__Problem details__:
Transcribe every line of the material below exactly, leaving out the pictures.

__Provided records__:

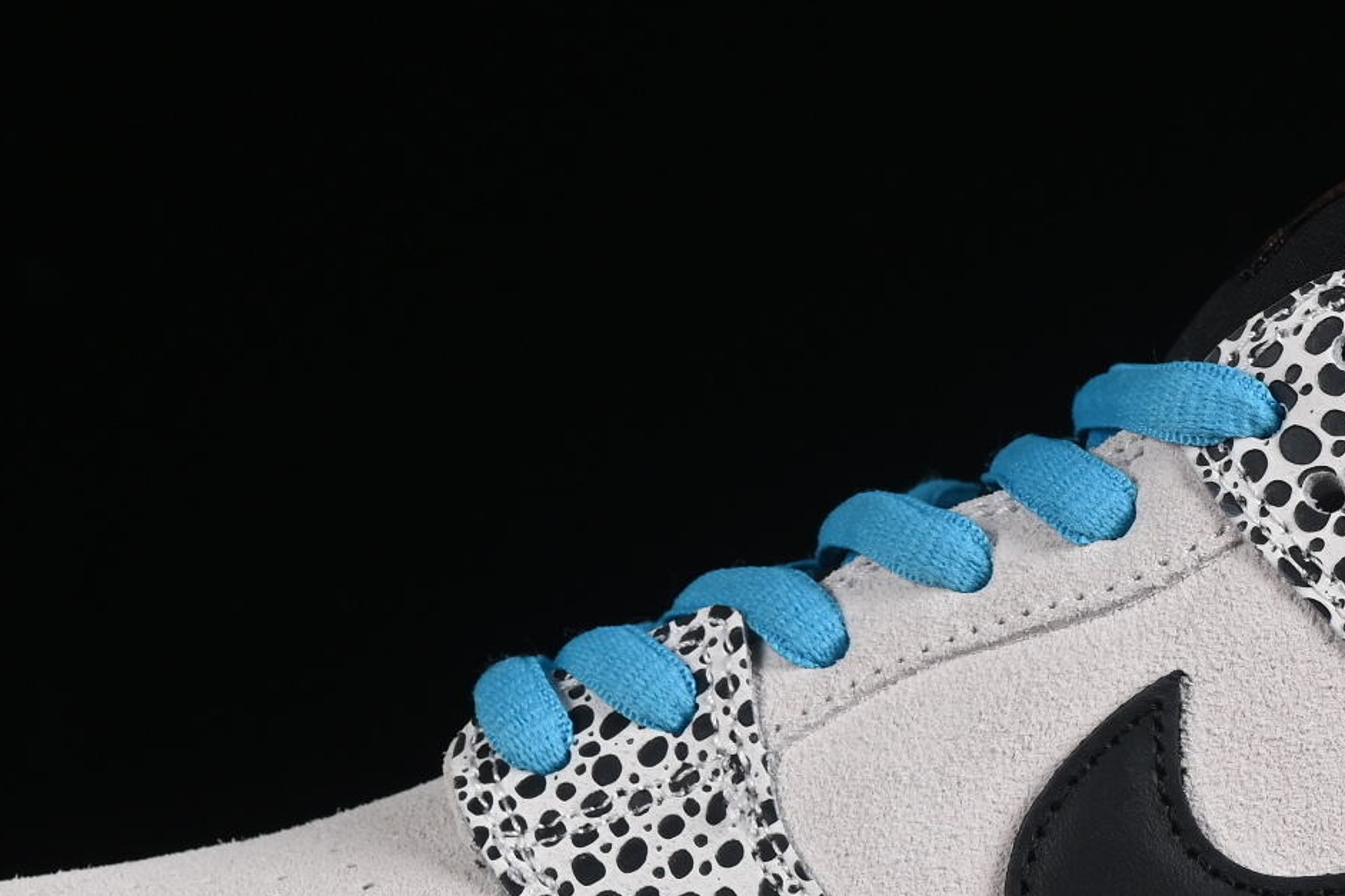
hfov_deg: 9.2
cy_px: 543
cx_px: 1182
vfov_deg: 6.2
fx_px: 8292
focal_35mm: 222
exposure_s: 1/80
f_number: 8
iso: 160
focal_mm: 50
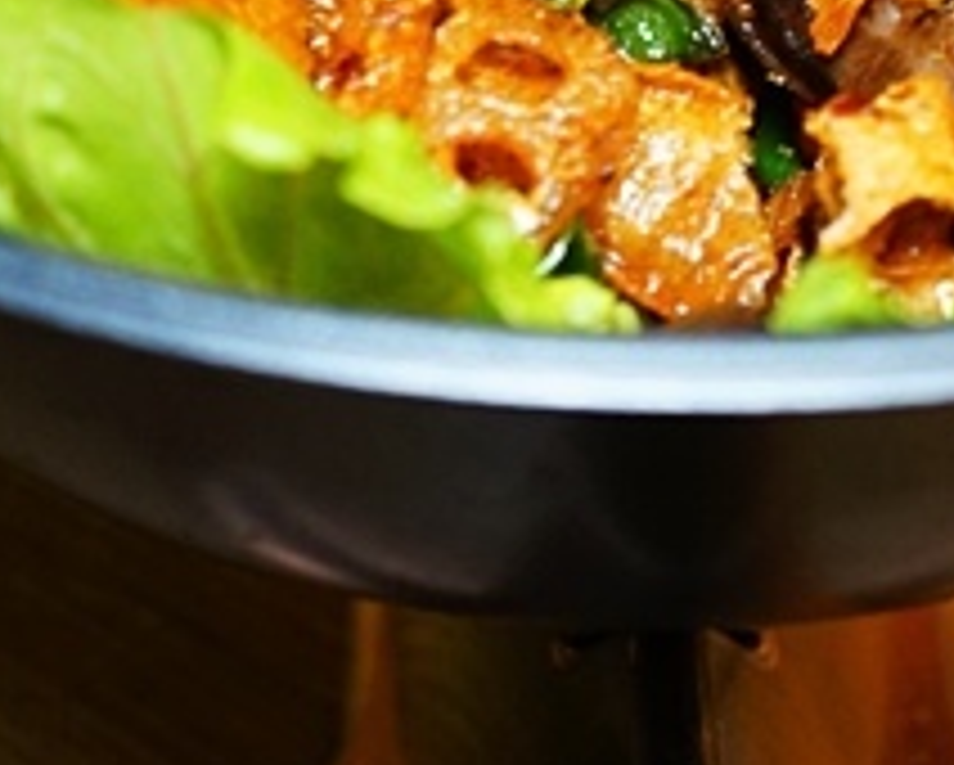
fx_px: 2798
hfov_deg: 19.2
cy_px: -313
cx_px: 729
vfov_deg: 14.7
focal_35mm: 99
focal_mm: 28
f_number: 3.5
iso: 1250
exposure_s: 1/60
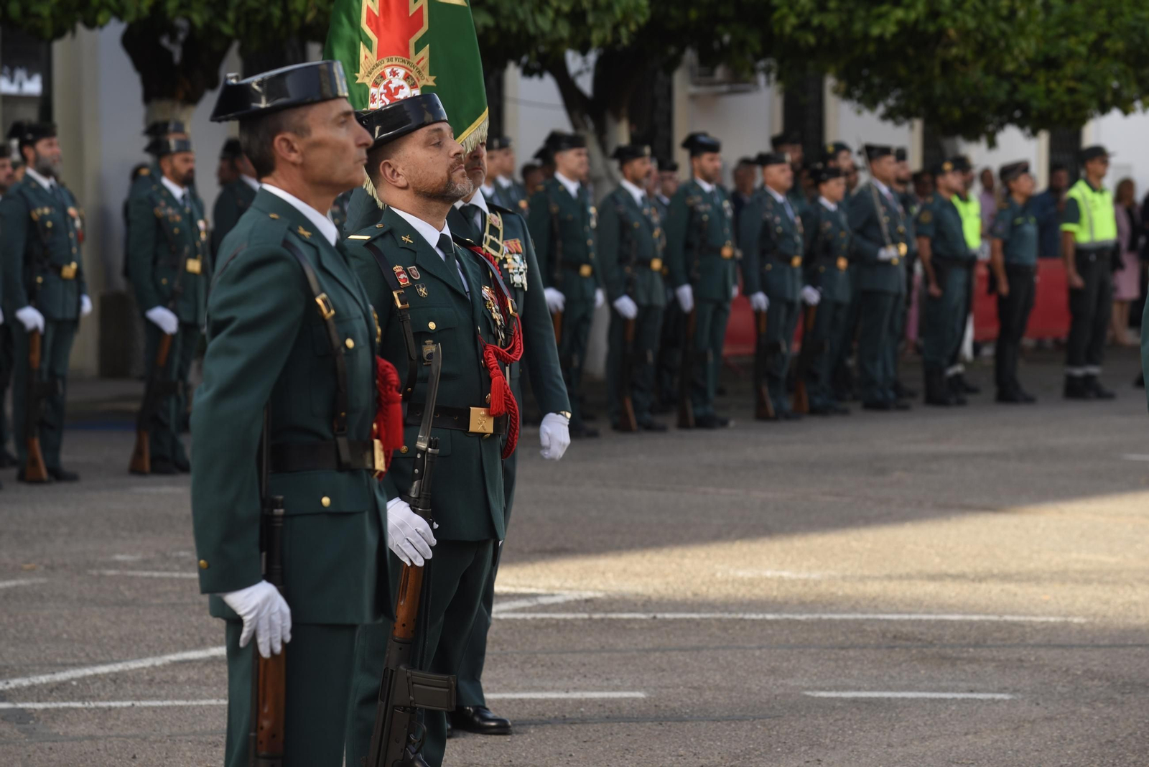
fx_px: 4470
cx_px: 574
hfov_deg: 14.6
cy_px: 384
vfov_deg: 9.8
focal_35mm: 140
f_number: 5
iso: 180
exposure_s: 1/250
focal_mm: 140
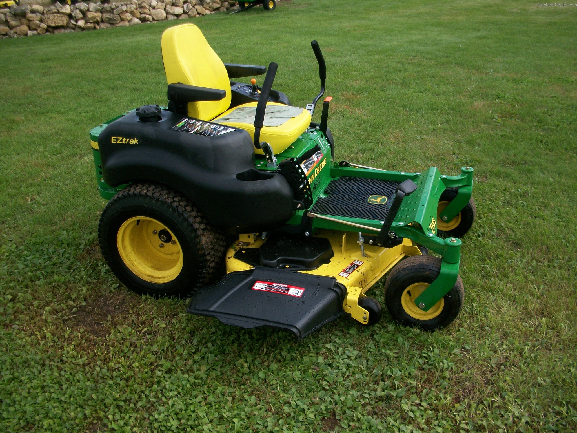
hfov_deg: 52.6
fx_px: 583
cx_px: 288
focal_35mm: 35
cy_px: 216
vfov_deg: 40.7
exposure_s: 1/640
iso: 80
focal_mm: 6.3
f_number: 3.1
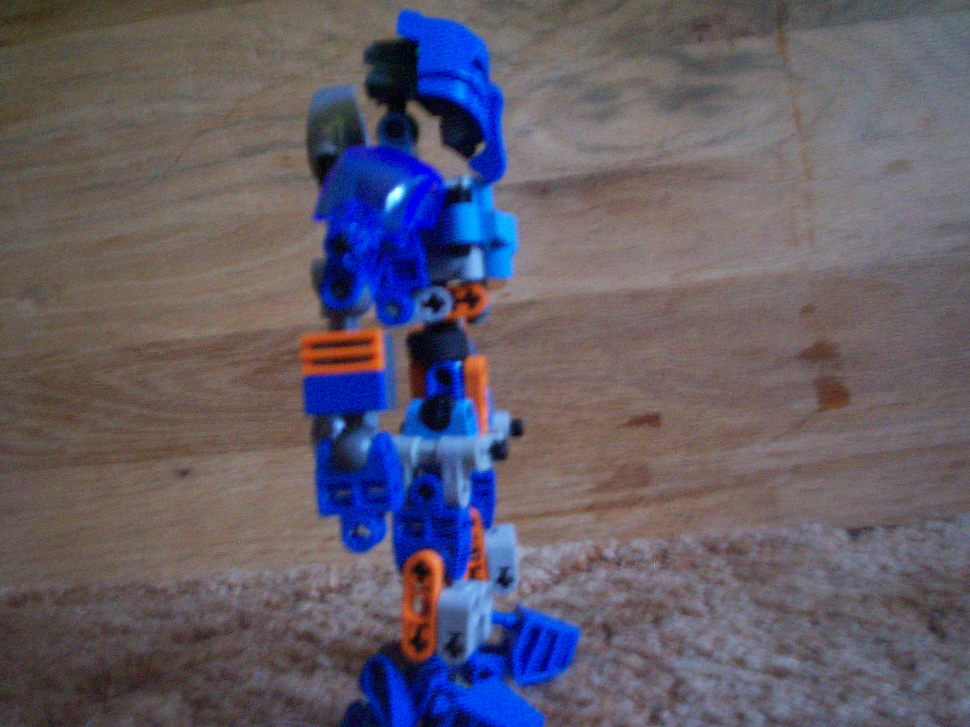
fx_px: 1009
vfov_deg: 39.7
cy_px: 364
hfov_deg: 51.4
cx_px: 485
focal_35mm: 36
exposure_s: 1/8
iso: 400
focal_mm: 5.9
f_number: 4.5
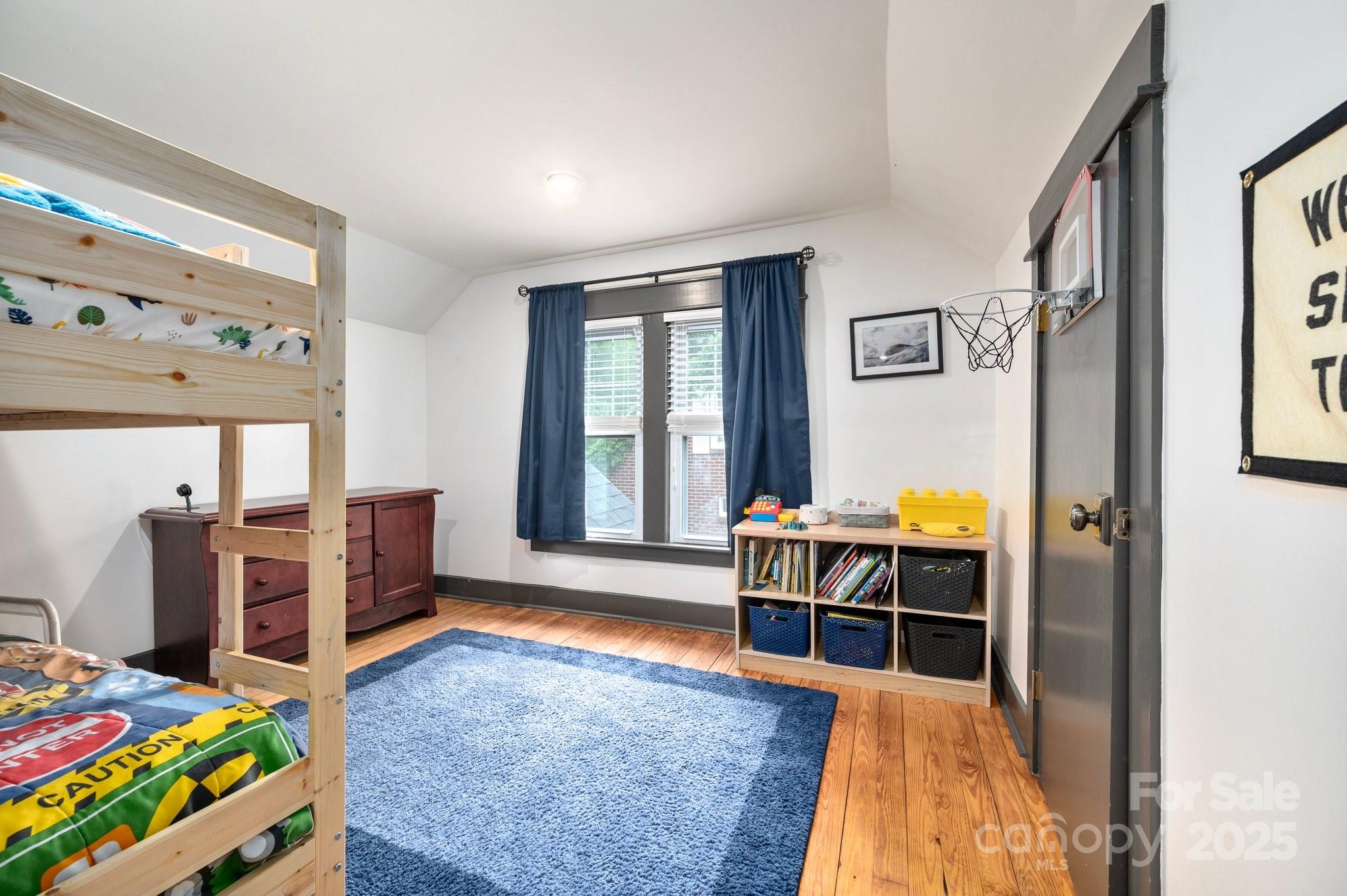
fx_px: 523
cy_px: 448
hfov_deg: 104.3
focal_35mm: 14
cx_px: 674
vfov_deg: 81.1
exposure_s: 1.3
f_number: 8
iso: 200
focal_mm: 14
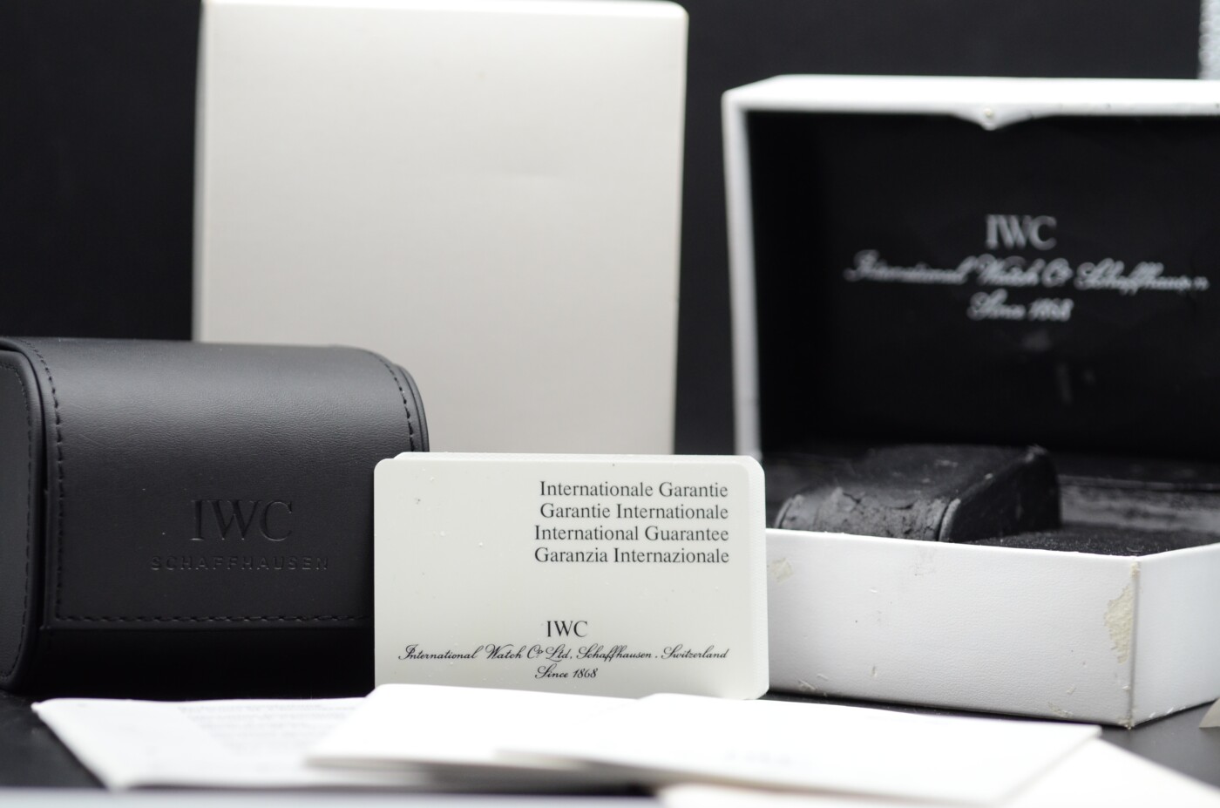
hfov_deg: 22.7
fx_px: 3043
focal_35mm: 90
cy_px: 404
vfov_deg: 15.1
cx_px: 610
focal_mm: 60
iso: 800
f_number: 3.5
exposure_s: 1/400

__Task output__:
hfov_deg: 9.2
cy_px: 543
cx_px: 1182
vfov_deg: 6.2
fx_px: 8292
focal_35mm: 222
exposure_s: 1/80
f_number: 8
iso: 160
focal_mm: 50
fx_px: 2798
hfov_deg: 19.2
cy_px: -313
cx_px: 729
vfov_deg: 14.7
focal_35mm: 99
focal_mm: 28
f_number: 3.5
iso: 1250
exposure_s: 1/60
fx_px: 4470
cx_px: 574
hfov_deg: 14.6
cy_px: 384
vfov_deg: 9.8
focal_35mm: 140
f_number: 5
iso: 180
exposure_s: 1/250
focal_mm: 140
hfov_deg: 52.6
fx_px: 583
cx_px: 288
focal_35mm: 35
cy_px: 216
vfov_deg: 40.7
exposure_s: 1/640
iso: 80
focal_mm: 6.3
f_number: 3.1
fx_px: 1009
vfov_deg: 39.7
cy_px: 364
hfov_deg: 51.4
cx_px: 485
focal_35mm: 36
exposure_s: 1/8
iso: 400
focal_mm: 5.9
f_number: 4.5
fx_px: 523
cy_px: 448
hfov_deg: 104.3
focal_35mm: 14
cx_px: 674
vfov_deg: 81.1
exposure_s: 1.3
f_number: 8
iso: 200
focal_mm: 14
hfov_deg: 22.7
fx_px: 3043
focal_35mm: 90
cy_px: 404
vfov_deg: 15.1
cx_px: 610
focal_mm: 60
iso: 800
f_number: 3.5
exposure_s: 1/400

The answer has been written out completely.